Ruby on Rails developer James Cropcho, known for his voting security research and MongoDB schema analyzer Variety, sat down with Major League Hacking co-founder Jonathan Gottfried for a video interview.
Cropcho got his start in technology just as many do — he was in the right place at the right time. “I was very fortunate, in that I had an elementary school where from the third grade on, there were mandatory computer programming classes twice a week,” he said. “I changed the startup scripts on the Windows machines so they all said, “Jim was here. Jim pranked me.”
Cropcho boasted of that prank to a teacher, who promptly made him change it back. But from then on, Cropcho’s path in life was set.
His big break happened in 2007, when he partnered with poll worker and privacy activist James Moyer. “Two Ohio activists have discovered that e-voting machines made by Election Systems and Software and used across the country produce time-stamped paper trails that permit the reconstruction of an election’s results — including allowing voter names to be matched to their actual votes,” Cnet reported.
“There was 10 Ohio counties affected, which used a specific voting machine,” Cropcho told MLH. He said he doesn’t blame developers, because there was nothing specifically bad about time-stamping each vote down to the exact second, rather than by the minute as in other voting machines. “All of the output of the machine is, in and of itself, innocuous,” he added.
The public will gradually learn to protect their own systems, Cropcho said. Everyone has a tipping point, whether it’s the news of government surveillance, corporate espionage, or ordinary identity thieves. But most people needn’t fear the scariest-sounding actions — domestic spying from the National Security Agency can collect huge amounts of data, but they probably can’t actually process that much information, he noted.

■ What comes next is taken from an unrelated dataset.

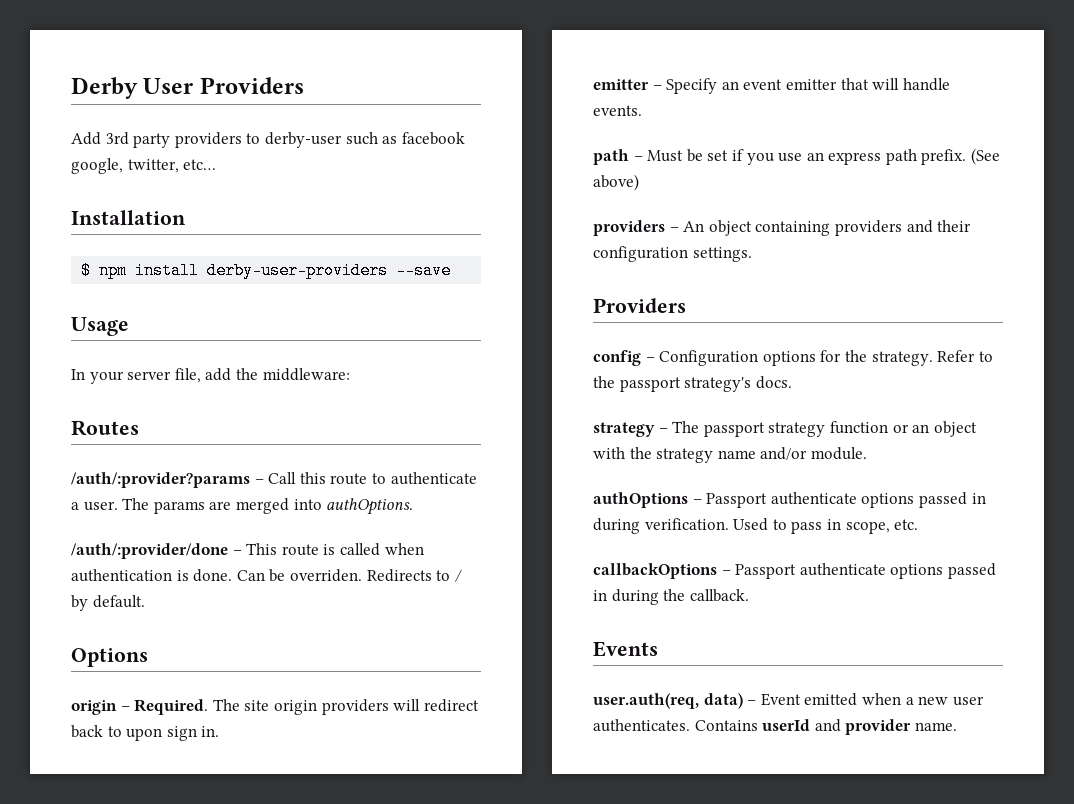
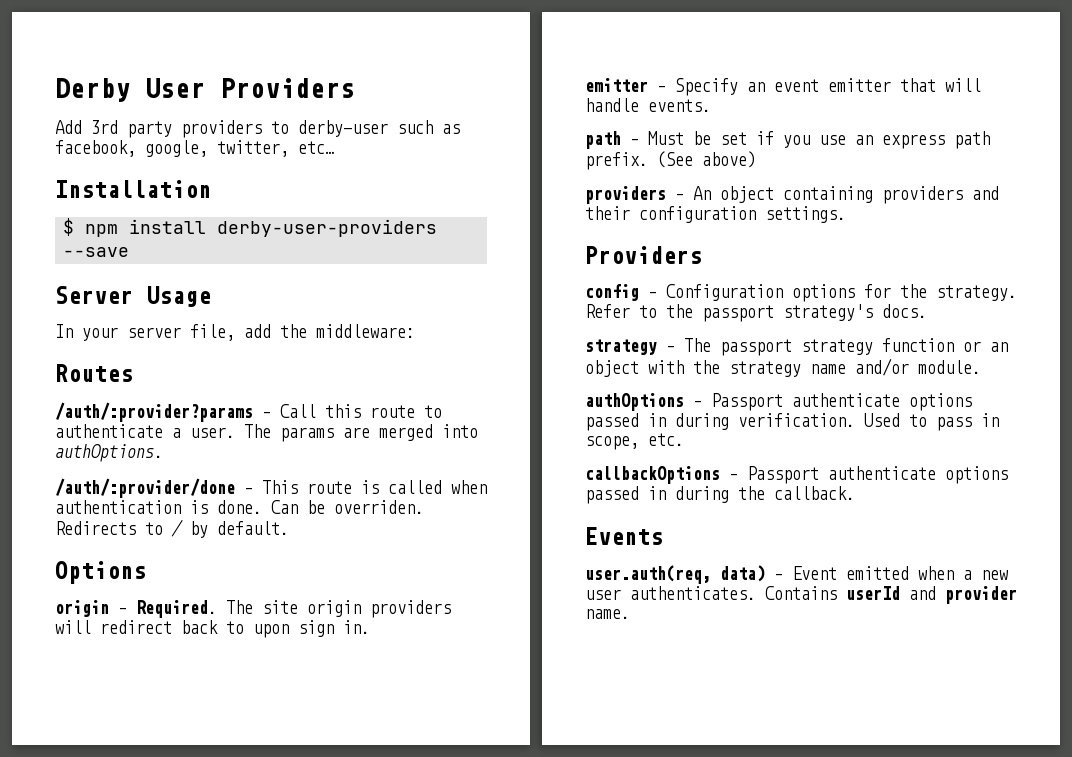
[401,132,465,145] facebook -> [55,140,136,157] facebook,
(452, 270) none -> [55,286,133,304] Server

Rails is still Cropcho’s favorite programming language, along with some traditional Java. “I don’t mind brackets,” he joked. His latest project is for an online jeweler called RocksBox.
As for the best way to meet business partners on hacking projects, it’s the same as his childhood technology exposure: the right circumstances. Cropcho said he often meets people “just by being helpful,” such as replying to questions on mailing lists.